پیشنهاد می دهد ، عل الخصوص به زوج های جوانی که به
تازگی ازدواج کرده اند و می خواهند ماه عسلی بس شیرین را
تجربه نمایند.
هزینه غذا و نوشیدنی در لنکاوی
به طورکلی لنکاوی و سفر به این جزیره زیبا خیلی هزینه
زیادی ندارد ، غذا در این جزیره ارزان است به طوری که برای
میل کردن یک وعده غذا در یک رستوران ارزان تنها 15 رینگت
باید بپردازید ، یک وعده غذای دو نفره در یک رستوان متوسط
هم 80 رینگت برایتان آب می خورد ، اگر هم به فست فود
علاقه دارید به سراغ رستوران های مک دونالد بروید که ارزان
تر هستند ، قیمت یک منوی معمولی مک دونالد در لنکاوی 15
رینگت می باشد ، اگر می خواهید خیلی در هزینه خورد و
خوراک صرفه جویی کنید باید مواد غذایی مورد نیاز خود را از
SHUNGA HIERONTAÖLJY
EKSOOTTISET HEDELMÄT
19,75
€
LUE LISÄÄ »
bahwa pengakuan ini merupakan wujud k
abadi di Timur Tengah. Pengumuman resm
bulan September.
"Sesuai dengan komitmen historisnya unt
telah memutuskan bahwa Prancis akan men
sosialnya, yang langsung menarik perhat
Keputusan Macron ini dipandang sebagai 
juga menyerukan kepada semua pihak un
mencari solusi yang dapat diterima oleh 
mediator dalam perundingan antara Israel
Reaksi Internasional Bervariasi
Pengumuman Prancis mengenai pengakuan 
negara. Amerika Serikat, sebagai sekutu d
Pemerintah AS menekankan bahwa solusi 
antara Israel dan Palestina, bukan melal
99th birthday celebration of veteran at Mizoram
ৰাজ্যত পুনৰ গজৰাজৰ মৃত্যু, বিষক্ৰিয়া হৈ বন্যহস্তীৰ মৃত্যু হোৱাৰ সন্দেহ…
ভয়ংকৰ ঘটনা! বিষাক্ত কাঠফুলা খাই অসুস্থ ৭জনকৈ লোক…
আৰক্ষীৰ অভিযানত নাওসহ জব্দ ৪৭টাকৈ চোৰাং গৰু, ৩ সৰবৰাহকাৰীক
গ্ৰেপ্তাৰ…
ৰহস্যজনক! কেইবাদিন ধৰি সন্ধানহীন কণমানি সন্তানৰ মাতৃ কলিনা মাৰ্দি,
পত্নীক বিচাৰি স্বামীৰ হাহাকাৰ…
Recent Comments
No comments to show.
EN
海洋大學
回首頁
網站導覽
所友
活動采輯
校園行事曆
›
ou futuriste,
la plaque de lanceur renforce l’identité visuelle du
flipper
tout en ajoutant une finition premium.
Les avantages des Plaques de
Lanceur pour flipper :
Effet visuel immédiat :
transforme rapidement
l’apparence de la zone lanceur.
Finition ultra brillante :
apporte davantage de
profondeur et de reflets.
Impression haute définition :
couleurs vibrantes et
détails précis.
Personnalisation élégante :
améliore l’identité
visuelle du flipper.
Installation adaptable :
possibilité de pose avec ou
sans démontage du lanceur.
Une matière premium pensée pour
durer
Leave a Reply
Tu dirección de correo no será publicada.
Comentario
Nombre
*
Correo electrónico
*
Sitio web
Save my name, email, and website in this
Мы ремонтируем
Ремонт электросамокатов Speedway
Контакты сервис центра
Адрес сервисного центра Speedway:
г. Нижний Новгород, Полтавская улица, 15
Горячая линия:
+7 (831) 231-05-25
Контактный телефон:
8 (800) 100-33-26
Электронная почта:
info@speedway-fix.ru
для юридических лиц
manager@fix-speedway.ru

ABOUT THIS TASK
Copy every line above that holds the word "bahwa".

ANSWER SECTION
bahwa pengakuan ini merupakan wujud k
telah memutuskan bahwa Prancis akan men
Pemerintah AS menekankan bahwa solusi 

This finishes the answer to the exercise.